Climate change is no doubt the most high-profile public policy issue nowadays. The public’s concern about climate change has spiked and shows no sign of waning down. Its effect has made its way to banking corridors.
Move to Recycled PVC Plastic Cards
HSBC rolled out a new program that aims to phase out single-use PVC plastic payment cards and pave way for recycled PVC plastic (rPVC) by the end of 2026 in all of its global locations.
This initiative- which encompasses HSBC’s commercial, debit, and credit cards- is in line with the bank’s plan to cut on its carbon emissions and attain net zero in its supply chain and operations by 2030 or sooner.
Collaborating with IDEMIA, the global card manufacturer, they will roll out the new cards little by little in all of their locations.
Rollout kicked off in Malaysia in January 2021 and will carry on in Sri Lanka in April; then by the UK in the summer. It will continue across more countries and markets by the close of 2021, such as Australia, Indonesia, Singapore, Canada, Macau, the US, Mexico, and the UAE.
Effect on Plastic Waste
As of now, HSBC issues 23 million cards annually. The bank believes that the migration to rPVC will cut CO2 emissions by 161 tons yearly. Additionally, each card will bring down plastic waste- 73 tons every year, equal to the weight of more than 40 cars.

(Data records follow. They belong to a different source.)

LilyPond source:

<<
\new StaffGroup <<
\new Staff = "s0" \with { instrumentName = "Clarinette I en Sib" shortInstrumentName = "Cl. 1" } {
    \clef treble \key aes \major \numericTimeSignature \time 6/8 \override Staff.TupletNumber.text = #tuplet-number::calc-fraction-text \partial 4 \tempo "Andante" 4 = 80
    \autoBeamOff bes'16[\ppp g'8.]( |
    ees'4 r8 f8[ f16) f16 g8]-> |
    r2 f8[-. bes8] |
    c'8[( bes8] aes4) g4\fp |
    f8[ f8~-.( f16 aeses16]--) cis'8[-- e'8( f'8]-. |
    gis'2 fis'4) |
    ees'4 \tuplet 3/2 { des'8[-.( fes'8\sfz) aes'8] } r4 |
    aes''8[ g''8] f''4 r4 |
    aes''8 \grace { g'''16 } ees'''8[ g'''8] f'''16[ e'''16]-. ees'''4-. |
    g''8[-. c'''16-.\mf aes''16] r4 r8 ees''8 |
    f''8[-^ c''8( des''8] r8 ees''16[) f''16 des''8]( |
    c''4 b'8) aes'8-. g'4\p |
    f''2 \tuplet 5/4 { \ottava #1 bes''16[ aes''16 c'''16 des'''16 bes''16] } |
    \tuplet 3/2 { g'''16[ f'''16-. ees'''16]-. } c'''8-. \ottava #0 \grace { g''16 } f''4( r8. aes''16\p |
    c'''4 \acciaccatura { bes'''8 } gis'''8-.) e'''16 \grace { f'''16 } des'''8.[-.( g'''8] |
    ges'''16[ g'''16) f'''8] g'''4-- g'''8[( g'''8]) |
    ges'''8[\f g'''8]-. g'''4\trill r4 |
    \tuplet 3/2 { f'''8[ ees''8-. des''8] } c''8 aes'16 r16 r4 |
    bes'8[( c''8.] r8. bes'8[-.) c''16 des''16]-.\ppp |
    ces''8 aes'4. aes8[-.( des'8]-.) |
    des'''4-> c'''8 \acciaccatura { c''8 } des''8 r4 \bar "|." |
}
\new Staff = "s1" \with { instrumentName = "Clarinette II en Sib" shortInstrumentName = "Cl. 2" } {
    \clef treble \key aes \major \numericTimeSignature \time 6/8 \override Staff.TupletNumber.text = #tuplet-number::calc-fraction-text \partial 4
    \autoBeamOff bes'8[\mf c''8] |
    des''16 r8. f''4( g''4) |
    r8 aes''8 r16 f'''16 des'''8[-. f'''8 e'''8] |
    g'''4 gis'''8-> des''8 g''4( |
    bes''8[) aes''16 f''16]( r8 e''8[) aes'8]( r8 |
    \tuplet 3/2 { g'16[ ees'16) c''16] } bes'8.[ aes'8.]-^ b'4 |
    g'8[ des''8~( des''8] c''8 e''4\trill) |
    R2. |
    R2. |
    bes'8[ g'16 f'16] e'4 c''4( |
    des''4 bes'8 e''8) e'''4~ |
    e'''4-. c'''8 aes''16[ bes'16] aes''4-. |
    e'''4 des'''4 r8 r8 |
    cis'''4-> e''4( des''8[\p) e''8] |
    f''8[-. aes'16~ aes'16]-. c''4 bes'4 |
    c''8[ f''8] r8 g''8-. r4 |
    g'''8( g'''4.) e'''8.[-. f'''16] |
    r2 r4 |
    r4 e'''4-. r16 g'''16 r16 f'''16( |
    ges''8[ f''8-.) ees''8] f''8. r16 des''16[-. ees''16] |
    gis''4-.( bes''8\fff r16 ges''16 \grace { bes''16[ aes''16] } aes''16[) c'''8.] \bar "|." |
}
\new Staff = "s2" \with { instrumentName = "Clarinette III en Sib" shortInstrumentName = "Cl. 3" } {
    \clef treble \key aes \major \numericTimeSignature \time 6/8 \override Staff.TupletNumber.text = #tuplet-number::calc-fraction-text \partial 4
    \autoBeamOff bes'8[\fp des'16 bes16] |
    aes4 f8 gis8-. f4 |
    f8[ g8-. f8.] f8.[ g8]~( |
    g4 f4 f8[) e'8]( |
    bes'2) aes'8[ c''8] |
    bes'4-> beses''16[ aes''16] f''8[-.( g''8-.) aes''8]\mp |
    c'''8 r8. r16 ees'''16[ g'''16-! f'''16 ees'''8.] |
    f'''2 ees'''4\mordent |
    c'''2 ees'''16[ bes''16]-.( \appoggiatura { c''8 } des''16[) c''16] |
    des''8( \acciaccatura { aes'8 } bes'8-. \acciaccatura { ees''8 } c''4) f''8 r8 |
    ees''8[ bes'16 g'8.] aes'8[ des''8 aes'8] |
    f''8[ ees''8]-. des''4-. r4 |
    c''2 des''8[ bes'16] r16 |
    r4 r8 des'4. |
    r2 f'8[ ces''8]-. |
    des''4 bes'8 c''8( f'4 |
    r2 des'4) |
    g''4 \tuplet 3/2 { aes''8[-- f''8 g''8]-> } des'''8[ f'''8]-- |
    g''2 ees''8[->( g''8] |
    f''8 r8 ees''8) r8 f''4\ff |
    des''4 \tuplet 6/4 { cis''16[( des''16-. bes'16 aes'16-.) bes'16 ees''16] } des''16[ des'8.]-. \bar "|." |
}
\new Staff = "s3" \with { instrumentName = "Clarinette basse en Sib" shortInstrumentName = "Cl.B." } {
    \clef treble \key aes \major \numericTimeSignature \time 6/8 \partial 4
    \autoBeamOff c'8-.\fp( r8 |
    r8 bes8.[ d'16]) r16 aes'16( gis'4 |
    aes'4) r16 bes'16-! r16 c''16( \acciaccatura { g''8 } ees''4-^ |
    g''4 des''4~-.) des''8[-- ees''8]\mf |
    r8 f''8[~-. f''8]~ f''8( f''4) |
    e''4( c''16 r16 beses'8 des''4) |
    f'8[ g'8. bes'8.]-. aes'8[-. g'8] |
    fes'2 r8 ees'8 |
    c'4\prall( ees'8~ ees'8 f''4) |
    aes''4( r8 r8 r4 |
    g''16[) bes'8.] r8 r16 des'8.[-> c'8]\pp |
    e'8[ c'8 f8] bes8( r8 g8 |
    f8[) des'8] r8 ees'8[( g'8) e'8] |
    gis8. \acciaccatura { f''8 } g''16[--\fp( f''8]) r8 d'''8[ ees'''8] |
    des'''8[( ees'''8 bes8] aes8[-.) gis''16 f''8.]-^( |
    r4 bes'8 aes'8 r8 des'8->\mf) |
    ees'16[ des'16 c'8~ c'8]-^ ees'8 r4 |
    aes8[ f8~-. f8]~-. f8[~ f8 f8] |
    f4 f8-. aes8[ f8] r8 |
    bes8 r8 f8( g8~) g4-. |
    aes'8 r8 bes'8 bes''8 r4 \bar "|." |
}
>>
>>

Richard Harvey, HSBC’s group head of retail banking, states: “This is another step as we move towards a net-zero business, to help the bank and our customers make a positive impact on the environment.”
“We look forward to working with HSBC as it migrates its card portfolio worldwide to rPVC,” stated IDEMIA’s Executive Vice-President for Financial Institutions Amanda Gourbault. “Manufactured from waste materials, rPVC cards significantly reduce plastic waste, which is one of the most pressing problems of our world.”
The recyclable cards are part of HSBC’s ambitious plan to give precedence to financing and investment that reinforces the migration to a net-zero global economy- and aids to set up a thriving, resilient future for businesses and society.
The Road to Being a Net Zero Bank
The plan’s main goal is to lower financed emissions from their portfolio of clients to net-zero by 2050 or even sooner, in accordance with the aims of the Paris Agreement. To aim at being a net-zero bank, the bank plans to:
Align its financed emissions, that is, the carbon emissions of its portfolio of customers, to the Paris Agreement, plans to reach net-zero by 2050 or sooner
Leverage the Paris Agreement Capital Transition Assessment Tool (PACTA) to come up with clear, measurable routes to net-zero.
Make consistent, transparent disclosures to convey its progress according to the Taskforce on Climate-Related Financial Disclosures guidelines, and urge their customers to strive for the same
Work with peers, industry bodies, and central banks to marshal the finance system towards a universally consistent, future-proofed standard to gauge financed emissions and a working carbon offset market
Attain net zero in their own supply chain and operations by 2030 or sooner
To achieve this, they are amping up their support for clients who wish to move to more sustainable ways of carrying out business. They plan on providing between USD 750 billion and USD 1 trillion of investment and finance by 2030 to aid in achieving this goal.
Research Findings on Sustainability
The move could also be as a result of their client base becoming more focused on climate change. Research by Mintel, carried out on behalf of the bank, discovered that 77 percent of the respondents agreed with the move to a sustainable society by the bank.
Additionally, 67 percent portrayed an active interest in sustainably manufactured payment cards, 92 percent were of the opinion that banks should be involved in environmental preservation, while 87 percent expected to be given eco-friendly cards.
Transition to Eco-friendly Finance
HSBC’s move is not new to the financial world. There have been other examples in the financial sector as companies in fintech strive to achieve ‘finance for good’, especially eco-friendly finance, to capture the market.
A survey by Deloitte shows that three-fifths of banking customers in the UK desire that their bank would act more towards creating a positive environmental and social impact.
The survey that collected views for more than 1,000 banking customers in the UK, sought to get a bearing of their awareness of the impact of their banks on society.
It also found out that more than 61 percent of customers would exit their bank if it was associated with any environmental or social harm, regardless of it having the best offer.
Among the reasons that would cause them to exit their bank, close to half of the customers (48 percent) said they would move their money if they discovered that their bank was bankrolling fossil fuels; while climate action (25 percent) and the planet’s life (17 percent) were also hailed as the most common environmental and social reasons for why customers would bolt from their bank.
The public’s interest in climate change shows no signs of going down, and this could see more innovation and financial services geared towards making a greener world.
However, it is yet to be determined whether these moves will produce a meaningful return and thus call for continued investment.